For the most part, economists now know that the stock market did not cause the 1929 crash. It was itself a symptom of wildly erratic shifts in the nation's money supply. The Federal Reserve System was the primary culprit, having stimulated a boom with dirt-cheap interest rates and easy money in the early ' 20s. By 1929, the central bank had jacked up rates so high that it choked off the boom and forced a reduction in the money supply by one-third between 1929 and 1933.
 
1 Billion should get them about two square blocks in L.A , What about the rest of the country???
The rest of the country? ....THAT"S On Sale.

More seriously, that group is the smallest -only $1 Billion- discussed in the article.
If private market can come up with the $$$ to fund all those mortgages in 1st place, you can be sure there's enough $$$
floating around to buy up 5-10-15% of all the paper issued since '02 --- at under 50% of face.

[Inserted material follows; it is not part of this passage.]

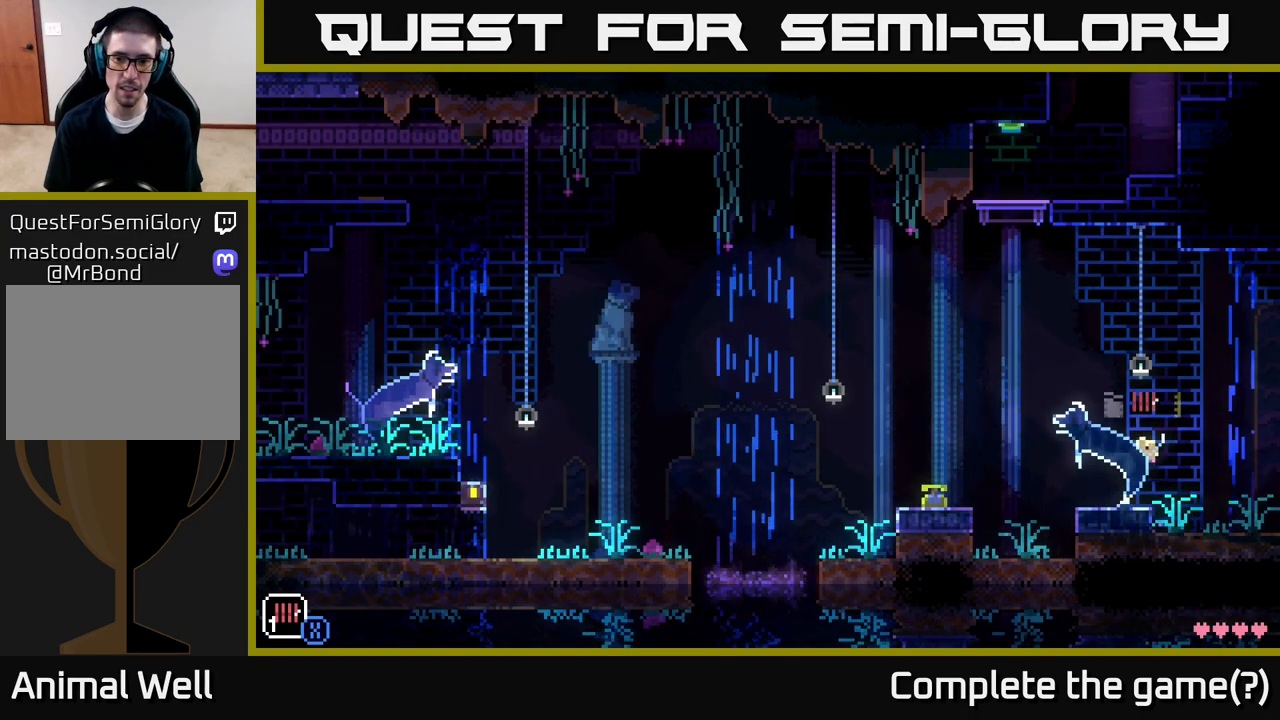
{"buttons": [], "left_stick": "left", "right_stick": "center", "events": [[50, "A", "up"]]}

There was a ton of money made by Wall Street on Junk Bonds in the late 80's, and more later when people bought them
-- at very heavy discounts in the 90's.

"After the 1990 crash of the junk-bond market, investors bold enough to buy into high-yield corporate funds
earned fat profits as total returns for the sector leaped to 36.83 percent in 1991, 17.66 percent in 1992 and
18.93 percent 1993, according to Morningstar data." http://www.iht.com/articles/1995/04/01/bb.php

BTW.... Talking about Junk Bonds ---
does the following sound somewhat familiar? ---

"Buyers poured $18 billion into the junk bond market from 1986 through 1988. However weaker and weaker bond offerings were being underwritten.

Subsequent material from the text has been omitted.